An American in London ...
Celui-là, le Lee Hazlewood, on l’oublie tout le
temps quand il s’agit de causer des génies musicaux des sixties. Peut-être
parce qu’il y en avait beaucoup des génies. Peut-être parce qu’on parle plutôt
de ceux qui sont morts jeunes … Ou de ceux qui se sont cramés le cerveau … Ou
de ceux qui ont eu le plus de succès … Alors forcément Lee Hazlewood ne rentre
dans aucune de ces trois catégories. Quoique … Enfin, pas dans la première en
tout cas, il est mort à presque quatre-vingts balais.
Pour les deux autres, il pourrait participer sans pour autant être sur le podium.
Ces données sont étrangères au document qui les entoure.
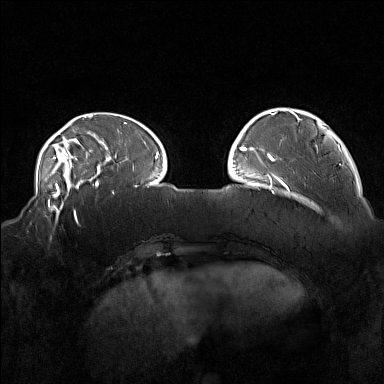
Breast MRI (dynamic contrast-enhanced), one axial slice; slice 40 of 160 in the series (ordered by position); dynamic contrast-enhanced series, time point 2 of 7 at this slice position (early post-contrast); 1.5 T; TE 1.8 ms, TR 5 ms; 1 mm slice thickness; 384 × 384 image matrix, field of view 360 × 360 mm. Female patient.
Outlined on this slice (semi-automatically segmented with operator editing):
- enhancing-tissue mask used for the functional tumour volume (all voxels passing the contrast-enhancement thresholds inside the analysis volume; usually the tumour): box from (x=44, y=215) to (x=80, y=241) px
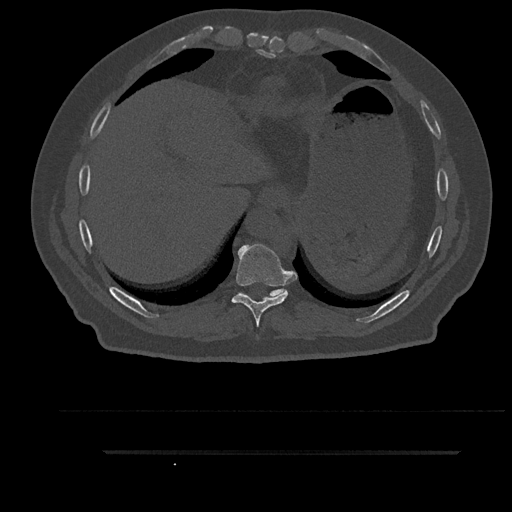
CT including the spine, one axial slice. Position 414 of 797 along the scan axis. Reconstruction kernel Br40s/3. 120 kVp. Bone window (W 1800 / L 400 HU). 512 × 512 image matrix, field of view 432 × 432 mm. Male patient, age 63 years. From the clinical record (not read from this slice): primary cancer: renal; vertebrae with lytic lesions (as recorded): T8.
Structures marked on this image (semi-automatic segmentation, software-assisted and operator-edited):
- T10 vertebra: bounding box [x1, y1, x2, y2] px = [239, 289, 286, 297]
- T9 vertebra: [232, 244, 290, 327]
Lee Hazlewood, c’est pas Syd Barrett ou Roky Erickson, et pas non plus Paul McCartney ou Mick Jagger. Même si …
Lee Hazlewood, il a forty years en 1969. Et comme
vous avez pas eu Blanquer comme instit, vous en déduisez donc qu’il est né en
1929, et que c’est un très vieux de la vieille dans le monde du wockanwoll (il
ne doit y avoir que Ed Cassidy, le batteur de Spirit à être plus grabataire que
lui). Même si du wokanwoll, Lee Hazlewood n’en a jamais vraiment fait. Mais
comme c’est un sacré auteur de chansons, il a vite compris tous les codes du
truc. Comme Gainsbourg …
Et comme le Serge avec la Bardot (« Harley Davidson »,
« Bonnie & Clyde »), Hazlewood a créé un des couples sonores les
plus fantasmatiques du siècle d’avant. Dès le milieu des années 60, Hazlewood
va mettre en scène dans tous les sens du terme Nancy Sinatra, la fille de son
père. Officiellement rien de physique entre eux, juste la fille à Blue Eyes qui
chante seule ou en duo les compos du Lee. Et quelques années avant BB, on a eu
droit à une blonde sexy en mini-jupe et cuissardes affolant tous les mâles en susurrant
des « These boots are made for walking » ou « Some velvet
morning » avec leurs paroles pleines de sous-entendus résonnant très fort
au niveau des braguettes masculines. Ça, c’était l’aboutissement commercial de
la carrière de Lee Hazlewood, commencée dès la fin des années 50 avec … Duane
Eddy et Johnny Burnette. De plus, Hazlewood est un des rares songwriters de l’époque
à assurer devant un micro, grâce une superbe voix de baryton (Nick Cave reconnaît
qu’il lui doit beaucoup).
Sauf que, comme dit plus haut, Hazlewood a facile quinze ans de plus que ceux qui chantent ses compos et beaucoup plus encore que ceux qui achètent ses disques. Il est de la « vieille école » et tous ces chevelus qui se défoncent en poussant les Marshall sur onze, c’est pas son truc. Il a détesté le flower power et tous les hippies de Frisco, et quand arrivent les Blue Cheer, Vanilla Fudge et consorts, il décide de mettre les voiles, quitter les States, direction la Suède. Sur le chemin, il s’arrête à Londres, croyant que l’Angleterre est tout entière dévouée à Dusty Springfield ou Donovan. Sauf que c’est vers 68-69 le royaume des shows hyper bruyants de Who, que Pink Floyd assourdit et aveugle le public du club UFO, et que Jimmy Page, Jeff Beck et Clapton se tirent la bourre à grands riffs de Gibson.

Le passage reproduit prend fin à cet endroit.